Our response has now been posted on the site.

Our response:

Thank you for your question. 

We encourage you to attend the in-person sessions or participate in the online survey to share your thoughts for these projects. The survey is available until end of day November 10. 

Please let us know if you have any more questions or if anything needs to be clarified.

Regards

City of Regina

Well, that’s ridiculous. I replied:

Hi,

I don’t have “more” questions, I have my original question that you didn’t answer.

It’s just 1 question. How can we trust the City will follow through with what it publicly decides to do?

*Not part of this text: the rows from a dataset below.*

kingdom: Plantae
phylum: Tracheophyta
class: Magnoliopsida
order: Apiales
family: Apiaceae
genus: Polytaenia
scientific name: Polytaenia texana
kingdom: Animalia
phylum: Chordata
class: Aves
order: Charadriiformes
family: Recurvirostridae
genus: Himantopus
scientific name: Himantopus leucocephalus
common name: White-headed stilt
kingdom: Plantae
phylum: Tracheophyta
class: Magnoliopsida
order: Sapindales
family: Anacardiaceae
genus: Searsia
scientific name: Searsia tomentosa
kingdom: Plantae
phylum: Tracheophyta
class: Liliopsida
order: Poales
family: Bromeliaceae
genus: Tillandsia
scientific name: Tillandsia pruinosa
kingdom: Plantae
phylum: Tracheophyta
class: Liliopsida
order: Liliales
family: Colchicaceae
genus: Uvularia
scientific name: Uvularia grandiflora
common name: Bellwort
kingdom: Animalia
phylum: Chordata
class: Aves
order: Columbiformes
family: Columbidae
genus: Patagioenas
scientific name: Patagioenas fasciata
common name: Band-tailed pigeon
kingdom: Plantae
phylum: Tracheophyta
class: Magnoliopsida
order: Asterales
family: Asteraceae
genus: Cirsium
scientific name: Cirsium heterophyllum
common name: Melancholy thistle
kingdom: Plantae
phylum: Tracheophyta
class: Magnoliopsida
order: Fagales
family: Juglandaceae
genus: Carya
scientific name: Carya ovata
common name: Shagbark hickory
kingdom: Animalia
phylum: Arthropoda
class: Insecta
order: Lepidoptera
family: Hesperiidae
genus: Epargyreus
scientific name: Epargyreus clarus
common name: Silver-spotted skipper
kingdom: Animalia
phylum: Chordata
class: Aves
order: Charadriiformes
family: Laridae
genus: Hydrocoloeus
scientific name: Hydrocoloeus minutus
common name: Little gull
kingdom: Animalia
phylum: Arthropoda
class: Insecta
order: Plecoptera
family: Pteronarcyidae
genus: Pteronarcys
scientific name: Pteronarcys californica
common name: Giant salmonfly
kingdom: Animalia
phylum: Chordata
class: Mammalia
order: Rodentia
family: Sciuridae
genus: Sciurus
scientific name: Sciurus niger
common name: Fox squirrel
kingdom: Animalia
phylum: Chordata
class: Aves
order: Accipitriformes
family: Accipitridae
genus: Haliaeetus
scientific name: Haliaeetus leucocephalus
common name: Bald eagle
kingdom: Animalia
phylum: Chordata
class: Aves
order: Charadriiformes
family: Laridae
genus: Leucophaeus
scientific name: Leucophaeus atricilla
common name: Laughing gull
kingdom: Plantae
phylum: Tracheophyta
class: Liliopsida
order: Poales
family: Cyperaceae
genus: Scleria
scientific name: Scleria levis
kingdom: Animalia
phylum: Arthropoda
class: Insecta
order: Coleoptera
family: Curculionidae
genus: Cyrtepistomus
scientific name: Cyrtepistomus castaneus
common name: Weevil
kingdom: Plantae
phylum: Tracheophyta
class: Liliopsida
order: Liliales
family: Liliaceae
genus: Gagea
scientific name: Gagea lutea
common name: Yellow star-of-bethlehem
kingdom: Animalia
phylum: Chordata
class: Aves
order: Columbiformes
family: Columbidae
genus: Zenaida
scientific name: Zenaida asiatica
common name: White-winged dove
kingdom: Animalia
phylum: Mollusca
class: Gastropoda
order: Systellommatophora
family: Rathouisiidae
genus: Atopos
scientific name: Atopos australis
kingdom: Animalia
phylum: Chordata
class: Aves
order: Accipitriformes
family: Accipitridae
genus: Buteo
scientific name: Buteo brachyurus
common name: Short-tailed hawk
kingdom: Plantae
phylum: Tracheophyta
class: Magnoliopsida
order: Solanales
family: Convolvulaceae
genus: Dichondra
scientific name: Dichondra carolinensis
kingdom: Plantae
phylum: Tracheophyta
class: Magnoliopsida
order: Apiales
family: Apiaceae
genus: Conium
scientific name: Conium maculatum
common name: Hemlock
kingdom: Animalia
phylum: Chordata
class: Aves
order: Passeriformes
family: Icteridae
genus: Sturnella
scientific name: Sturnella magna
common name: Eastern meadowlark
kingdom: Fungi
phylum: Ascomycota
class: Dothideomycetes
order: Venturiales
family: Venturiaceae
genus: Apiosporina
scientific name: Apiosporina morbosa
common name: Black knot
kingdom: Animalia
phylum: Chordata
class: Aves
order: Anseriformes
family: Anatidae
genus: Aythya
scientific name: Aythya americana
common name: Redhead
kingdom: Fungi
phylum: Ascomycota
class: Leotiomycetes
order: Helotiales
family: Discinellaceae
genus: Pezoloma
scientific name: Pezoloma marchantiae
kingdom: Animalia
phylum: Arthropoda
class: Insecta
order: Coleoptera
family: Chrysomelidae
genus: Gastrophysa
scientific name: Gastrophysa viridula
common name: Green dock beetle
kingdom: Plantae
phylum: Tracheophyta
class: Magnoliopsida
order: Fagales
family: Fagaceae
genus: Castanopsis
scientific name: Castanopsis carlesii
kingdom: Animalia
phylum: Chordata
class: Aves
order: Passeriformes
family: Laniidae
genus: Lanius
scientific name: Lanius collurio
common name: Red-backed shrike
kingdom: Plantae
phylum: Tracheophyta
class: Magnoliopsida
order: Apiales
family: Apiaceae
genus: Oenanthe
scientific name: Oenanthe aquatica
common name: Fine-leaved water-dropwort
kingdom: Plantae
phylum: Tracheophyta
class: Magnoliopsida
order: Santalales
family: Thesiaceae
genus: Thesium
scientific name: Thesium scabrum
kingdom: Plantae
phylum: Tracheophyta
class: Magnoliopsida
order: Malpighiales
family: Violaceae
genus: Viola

I have no trust in your consultation process or willingness to follow through, and there are vacant lots at The Plains Hotel, Taylor Field & The Yards, and a missing bike lane between Downtown and Mosaic Stadium to support my suspicions.

That’s my feedback. I don’t need to complete a survey that’s proposing things that will not happen as promised if you can’t explain why this time is different and will follow the Official Community Plan. Otherwise you’re Lucy holding a football asking me and the public to be Charlie Brown.

Sincerely,

John

Lucy (City Hall) tricks Charlie Brown (the public) again

UPDATE: The City responded. Still didn’t answer the question though.

Thanks for your follow up comment. Your distrust in the Catalyst Committee consultation process is recognized, respected, and will be shared with the Catalyst Committee.

Regards,

City of Regina

Why would they “respect” distrust? Is it justified? 

The Committee makes no effort to defend its integrity when challenged? I guess we’ll see when it’s shared with them. Or rather, I guess we won’t see.